O Grêmio não quer esperar o relógio correr contra o seu planejamento. A diretoria tricolor já iniciou os movimentos internos para garantir a permanência do volante Arthur para além de junho de 2026, data em que termina seu atual contrato de empréstimo. O jogador, que pertence à Juventus-ITA, reencontrou o bom futebol em Porto Alegre e tornou-se peça insubstituível no meio-campo.
Tratado como “prioridade máxima” no departamento de futebol, o objetivo do Imortal é acionar os gatilhos contratuais existentes e, se possível, costurar um acordo que dê segurança a longo prazo, evitando que o atleta saia no meio da temporada.
O vínculo atual prevê a permanência até o meio do ano, mas existe uma cláusula que permite a prorrogação até dezembro de 2026. A direção trabalha para formalizar essa extensão o quanto antes, evitando ruídos de mercado e garantindo que o técnico (e o time) tenham a certeza de contar com o camisa 29 durante toda a disputa da Libertadores e do Brasileirão.

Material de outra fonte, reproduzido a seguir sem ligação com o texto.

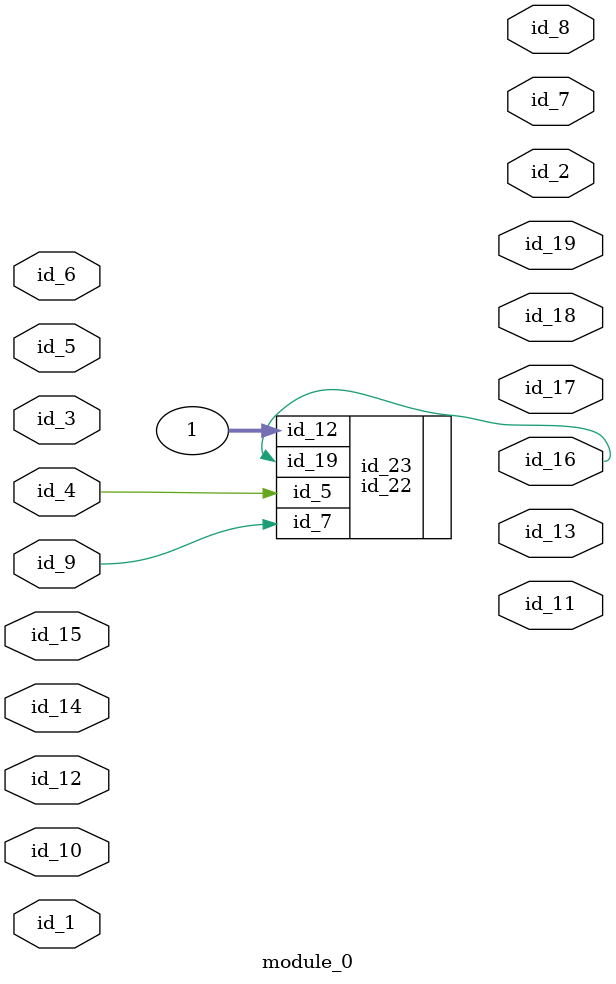
<source format=v>
`timescale 1ps / 1ps
module module_0 (
    id_1,
    id_2,
    id_3,
    id_4,
    id_5,
    id_6,
    id_7,
    id_8,
    id_9,
    id_10,
    id_11,
    id_12,
    id_13,
    id_14,
    id_15,
    id_16,
    id_17,
    id_18,
    id_19
);
  output id_19;
  output id_18;
  output id_17;
  output id_16;
  input id_15;
  input id_14;
  output id_13;
  input id_12;
  output id_11;
  input id_10;
  input id_9;
  output id_8;
  output id_7;
  input id_6;
  input id_5;
  input id_4;
  input id_3;
  output id_2;
  input id_1;
  id_20 id_21 ();
  id_22 id_23 (
      .id_5 (id_4),
      .id_7 (id_9),
      .id_12(1),
      .id_19(id_16)
  );
  id_24 id_25 (
      .id_1(id_19),
      .id_1(id_1),
      .id_4(id_12),
      .id_8(id_15)
  );
endmodule

</source>
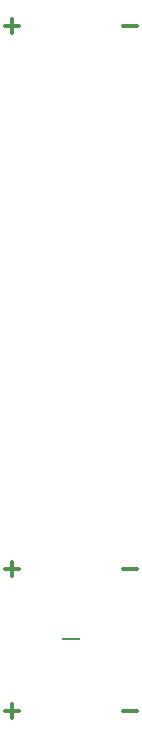
<source format=gbo>
G04 #@! TF.FileFunction,Legend,Bot*
%FSLAX46Y46*%
G04 Gerber Fmt 4.6, Leading zero omitted, Abs format (unit mm)*
G04 Created by KiCad (PCBNEW 4.0.7) date 06/01/18 18:38:23*
%MOMM*%
%LPD*%
G01*
G04 APERTURE LIST*
%ADD10C,0.100000*%
%ADD11C,0.200000*%
%ADD12C,0.300000*%
%ADD13C,4.400000*%
%ADD14R,1.924000X1.924000*%
G04 APERTURE END LIST*
D10*
D11*
X99200000Y-100000000D02*
X100800000Y-100000000D01*
D12*
X105571428Y-106107143D02*
X104428571Y-106107143D01*
X105571428Y-94107143D02*
X104428571Y-94107143D01*
X95571428Y-106107143D02*
X94428571Y-106107143D01*
X95000000Y-106678571D02*
X95000000Y-105535714D01*
X95571428Y-94107143D02*
X94428571Y-94107143D01*
X95000000Y-94678571D02*
X95000000Y-93535714D01*
X95571428Y-48107143D02*
X94428571Y-48107143D01*
X95000000Y-48678571D02*
X95000000Y-47535714D01*
X105571428Y-48107143D02*
X104428571Y-48107143D01*
%LPC*%
D13*
X102500000Y-50000000D03*
X97500000Y-50000000D03*
D14*
X104766000Y-96190000D03*
X104766000Y-97714000D03*
X104766000Y-99238000D03*
X104766000Y-103810000D03*
X104766000Y-102286000D03*
X104766000Y-100762000D03*
X103242000Y-100762000D03*
X103242000Y-102286000D03*
X103242000Y-103810000D03*
X103242000Y-99238000D03*
X103242000Y-97714000D03*
X103242000Y-96190000D03*
X98282000Y-99238000D03*
X98282000Y-97714000D03*
X98282000Y-96190000D03*
X96758000Y-96190000D03*
X96758000Y-97714000D03*
X96758000Y-99238000D03*
X95234000Y-99238000D03*
X95234000Y-97714000D03*
X95234000Y-96190000D03*
X95234000Y-100762000D03*
X95234000Y-102286000D03*
X95234000Y-103810000D03*
X96758000Y-103810000D03*
X96758000Y-102286000D03*
X96758000Y-100762000D03*
X101718000Y-96190000D03*
X101718000Y-97714000D03*
X101718000Y-99238000D03*
X101718000Y-103810000D03*
X101718000Y-102286000D03*
X98282000Y-100762000D03*
X98282000Y-102286000D03*
X98282000Y-103810000D03*
X101718000Y-100762000D03*
X94920000Y-147100000D03*
X97460000Y-147100000D03*
X96190000Y-147100000D03*
X98730000Y-147100000D03*
X105080000Y-147100000D03*
X102540000Y-147100000D03*
X103810000Y-147100000D03*
X101270000Y-147100000D03*
X100000000Y-147100000D03*
M02*

</source>
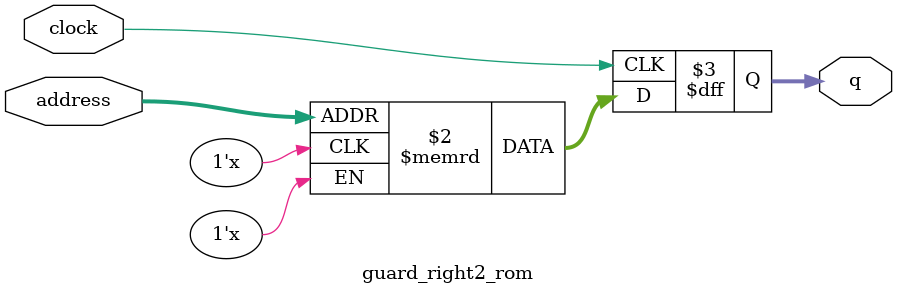
<source format=sv>
module guard_right2_rom (
	input logic clock,
	input logic [9:0] address,
	output logic [3:0] q
);

logic [3:0] memory [0:944] /* synthesis ram_init_file = "./guard_right2.mif" */;

always_ff @ (posedge clock) begin
	q <= memory[address];
end

endmodule

</source>
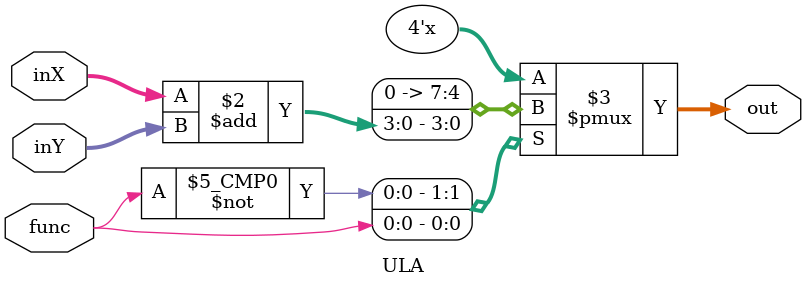
<source format=v>
module ULA(input wire func, input wire [3:0] inX, input wire [3:0] inY, output reg [3:0] out);
	
	parameter DC = 1'b0;
	parameter ADD = 1'b1;
	
	always begin
		case (func)
			DC:
				out <= 4'b0000; //enquanto não chegar o numero, seta com zero
			ADD:
				out <= (inX + inY);  //ao chegar o y, faz a soma entre os números
		endcase
	end

endmodule

</source>
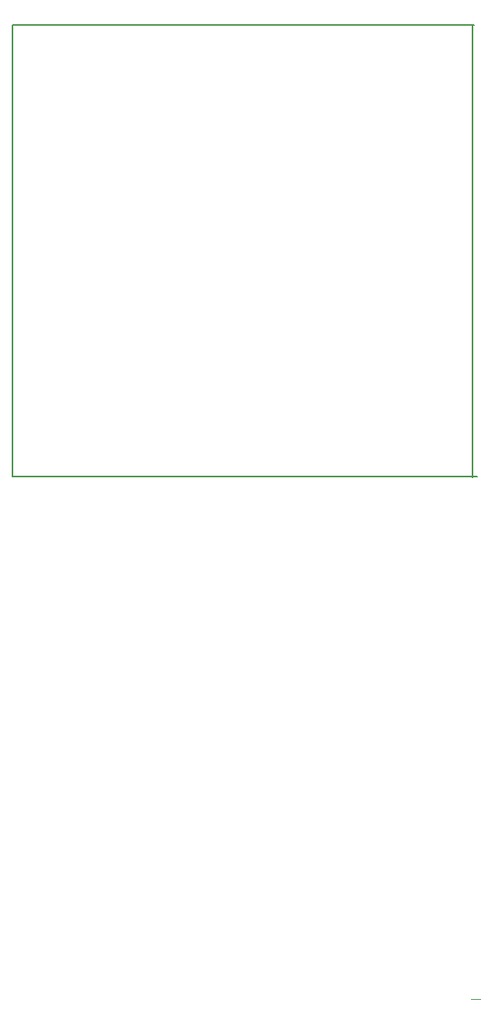
<source format=gbr>
%TF.GenerationSoftware,KiCad,Pcbnew,7.0.6*%
%TF.CreationDate,2023-10-15T17:57:14+01:00*%
%TF.ProjectId,DSP 1.1,44535020-312e-4312-9e6b-696361645f70,rev?*%
%TF.SameCoordinates,Original*%
%TF.FileFunction,Profile,NP*%
%FSLAX46Y46*%
G04 Gerber Fmt 4.6, Leading zero omitted, Abs format (unit mm)*
G04 Created by KiCad (PCBNEW 7.0.6) date 2023-10-15 17:57:14*
%MOMM*%
%LPD*%
G01*
G04 APERTURE LIST*
%TA.AperFunction,Profile*%
%ADD10C,0.150000*%
%TD*%
%TA.AperFunction,Profile*%
%ADD11C,0.100000*%
%TD*%
%TA.AperFunction,Profile*%
%ADD12C,0.200000*%
%TD*%
G04 APERTURE END LIST*
D10*
X154431228Y-59234672D02*
X104013000Y-59234672D01*
D11*
X153775000Y-115934500D02*
X154775000Y-115934500D01*
D10*
X104013000Y-10160000D02*
X104013000Y-59234672D01*
D12*
X153924000Y-10160000D02*
X153924000Y-59245500D01*
X104013000Y-10160000D02*
X154093000Y-10160000D01*
M02*

</source>
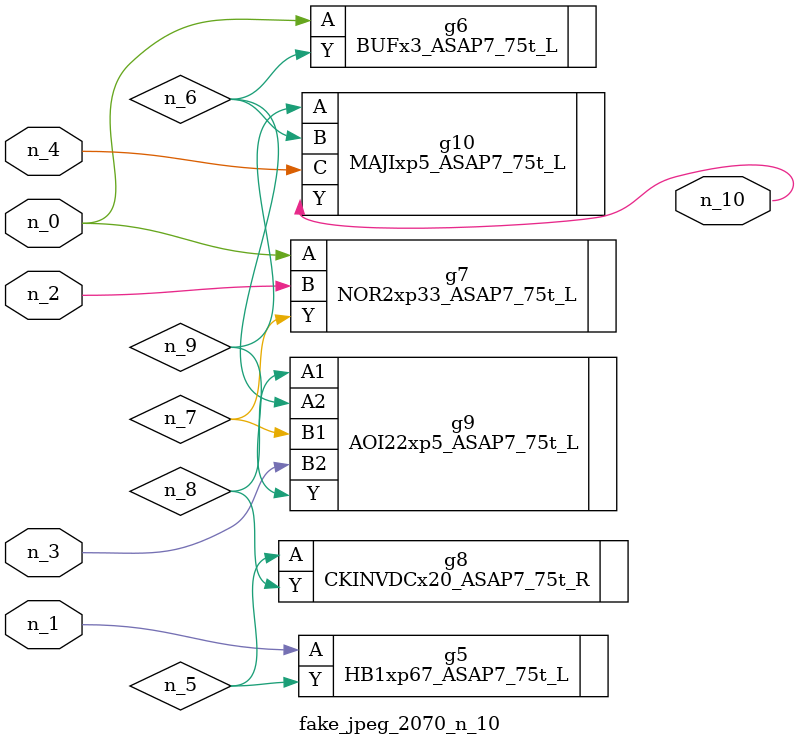
<source format=v>
module fake_jpeg_2070_n_10 (n_3, n_2, n_1, n_0, n_4, n_10);

input n_3;
input n_2;
input n_1;
input n_0;
input n_4;

output n_10;

wire n_8;
wire n_9;
wire n_6;
wire n_5;
wire n_7;

HB1xp67_ASAP7_75t_L g5 ( 
.A(n_1),
.Y(n_5)
);

BUFx3_ASAP7_75t_L g6 ( 
.A(n_0),
.Y(n_6)
);

NOR2xp33_ASAP7_75t_L g7 ( 
.A(n_0),
.B(n_2),
.Y(n_7)
);

CKINVDCx20_ASAP7_75t_R g8 ( 
.A(n_5),
.Y(n_8)
);

AOI22xp5_ASAP7_75t_L g9 ( 
.A1(n_8),
.A2(n_6),
.B1(n_7),
.B2(n_3),
.Y(n_9)
);

MAJIxp5_ASAP7_75t_L g10 ( 
.A(n_9),
.B(n_6),
.C(n_4),
.Y(n_10)
);


endmodule
</source>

A Armadilha do Contrato no Grêmio: Sem Opção de Compra
A pressa do Grêmio tem uma justificativa financeira preocupante. O acordo de empréstimo firmado com a Juventus não incluiu uma opção de compra com valor fixado (“passe fixado”). O risco dessa modalidade: sem um preço pré-definido, a Juventus pode pedir o valor que bem entender caso o Grêmio queira adquirir o jogador em definitivo.

Como Arthur tem contrato com os italianos até junho de 2027, o Grêmio fica em uma posição delicada. Se o volante continuar jogando em alto nível, ele se valoriza, e a Juventus pode endurecer a negociação, exigindo cifras europeias que fugiriam da realidade do clube gaúcho. Por isso, garantir ao menos a extensão até o fim do ano é o passo seguro imediato.
O Xadrez com a Juventus
A negociação vai além de apenas “querer ficar”. O Grêmio precisa convencer a Juventus de que manter Arthur no Brasil é o melhor negócio para eles também, visando uma vitrine ou uma venda futura. O site oficial do Grêmio FBPA registrou, na época da chegada, a possibilidade de extensão, mas transformar isso em realidade exige diplomacia.
O clube gaúcho tenta se antecipar à janela europeia de meio de ano (verão europeu), quando clubes do Velho Continente costumam ser mais agressivos. Se deixar para resolver em maio ou junho, o Grêmio corre o risco de entrar em um leilão que não pode vencer.